Fragt die Fringe-Division der Titanic

 Deine Fans, Taylor Swift,

Deine Fans, Taylor Swift,

sind bekannt dafür, Dir restlos ergeben zu sein. Sie machen alle, die auch nur die leiseste Kritik an Dir äußern, erbarmungslos nieder und nennen sich bedingt originell »Swifties«. So weit ist das alles gelernt und bekannt. Was uns aber besorgt, ist, dass sie nun auch noch geschafft haben, dass eine der deutschen Stationen Deiner Eras-Tour (Gelsenkirchen) ähnlich einfallslos in »Swiftkirchen« umbenannt wird. Mit Unterstützung der dortigen Bürgermeisterin und allem Drum und Dran. Da fragen wir uns schon: Wie soll das weitergehen? Wird bald alles, was Du berührst, nach Dir benannt? Heißen nach Deiner Abreise die Swiffer-Staubtücher »Swiffties«, 50-Euro-Scheine »Sfifties«, Fische »Sfischties«, Schwimmhallen »Swimmties«, Restaurants »Swubway« bzw. »SwiftDonald’s«, die Wildecker Herzbuben »Swildecker Herzbuben«, Albärt »Swiftbärt« und die Modekette Tom Tailor »Swift Tailor«?

Wenn das so ist, dann traut sich auf keinen Fall, etwas dagegen zu sagen:

Deine swanatische Tayltanic

 Hände hoch, Rheinmetall-Chef Armin Papperger!

Laut einem CNN-Bericht lagen deutschen und US-amerikanischen Geheimdiensten Hinweise zu russischen Plänen für einen Angriff auf Sie vor. So etwas nennt man dann wohl »jemanden mit seinen eigenen Waffen schlagen«!

Mörderpointe von Titanic

 Hi, Daniel Bayen!

Sie sind sehr jung und waren mit Ihrer Firma für Vintage-Klamotten namens Strike vorübergehend sehr erfolgreich. Die ist jetzt pleite, machte aber zeitweise 2,9 Millionen Euro Umsatz. Der Bedarf war so groß, dass Correctiv-Recherchen zufolge sogar massenhaft Neuware zwischen die Secondhand-Bekleidung gemischt wurde. Auch Sie räumten demnach ein, gefälschte Ware geordert zu haben. Allerdings, so behaupten Sie, nur, um Ihren »Mitarbeitern zu zeigen, wie man gefälschte Ware identifiziert und aussortiert«.

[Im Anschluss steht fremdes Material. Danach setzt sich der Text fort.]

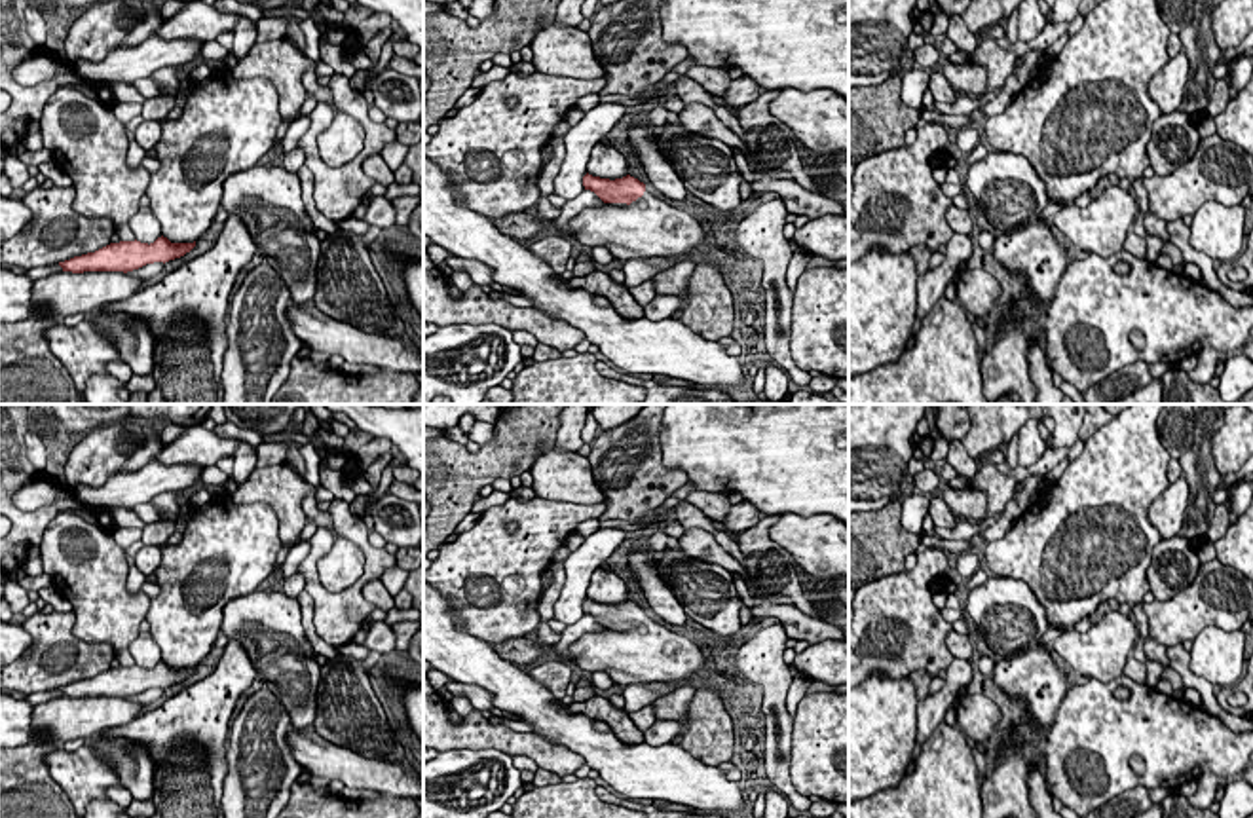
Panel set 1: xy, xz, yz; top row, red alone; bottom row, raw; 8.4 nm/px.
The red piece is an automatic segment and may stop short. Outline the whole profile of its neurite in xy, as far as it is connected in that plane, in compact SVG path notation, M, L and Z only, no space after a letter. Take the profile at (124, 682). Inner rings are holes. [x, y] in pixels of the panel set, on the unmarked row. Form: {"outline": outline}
{"outline": "M158 662L154 668L120 666L95 678L59 687L59 698L36 704L32 727L46 734L42 744L61 746L78 738L93 738L108 729L133 721L144 704L131 697L154 687L184 681L194 668L171 668Z"}

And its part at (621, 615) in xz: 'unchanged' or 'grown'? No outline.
grown

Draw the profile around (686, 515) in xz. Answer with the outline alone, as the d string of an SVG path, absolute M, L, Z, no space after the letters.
M678 501L670 511L670 522L678 522L683 530L702 528L714 535L714 539L740 564L746 556L739 548L737 541L727 533L714 528L712 520L704 516L695 505L687 501Z

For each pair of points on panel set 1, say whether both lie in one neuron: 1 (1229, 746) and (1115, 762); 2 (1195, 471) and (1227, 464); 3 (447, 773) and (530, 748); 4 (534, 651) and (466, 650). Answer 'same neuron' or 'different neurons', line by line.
1: same neuron
2: different neurons
3: different neurons
4: different neurons

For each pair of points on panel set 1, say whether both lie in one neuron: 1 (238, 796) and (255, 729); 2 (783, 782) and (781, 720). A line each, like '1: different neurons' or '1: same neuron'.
1: same neuron
2: same neuron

Aber Bayen, Ihre Expertise besteht doch darin, neue Sachen auf alt zu trimmen. Also versuchen Sie bitte nicht, uns solche uralten Tricks zu verkaufen!

Recycelt Witze immer nach allen Regeln der Kunst: Titanic

 Wurde aber auch Zeit, Niedersächsische Wach- und Schließgesellschaft!

Mit Freude haben wir die Aufschrift »Mobile Streife« auf einem Deiner Fahrzeuge gesehen und begrüßen sehr, dass endlich mal ein Sicherheitsunternehmen so was anbietet! Deine Mitarbeiter/innen sind also mobil. Sie sind unterwegs, auf Achse, auf – um es einmal ganz deutlich zu sagen – Streife, während alle anderen Streifen faul hinterm Büroschreibtisch oder gar im Homeoffice sitzen.

An wen sollten wir uns bisher wenden, wenn wir beispielsweise einen Einbruch beobachtet haben? Streifenpolizist/innen? Hocken immer nur auf der Wache rum. Streifenhörnchen? Nicht zuständig und außerdem eher in Nordamerika heimisch. Ein Glück also, dass Du jetzt endlich da bist!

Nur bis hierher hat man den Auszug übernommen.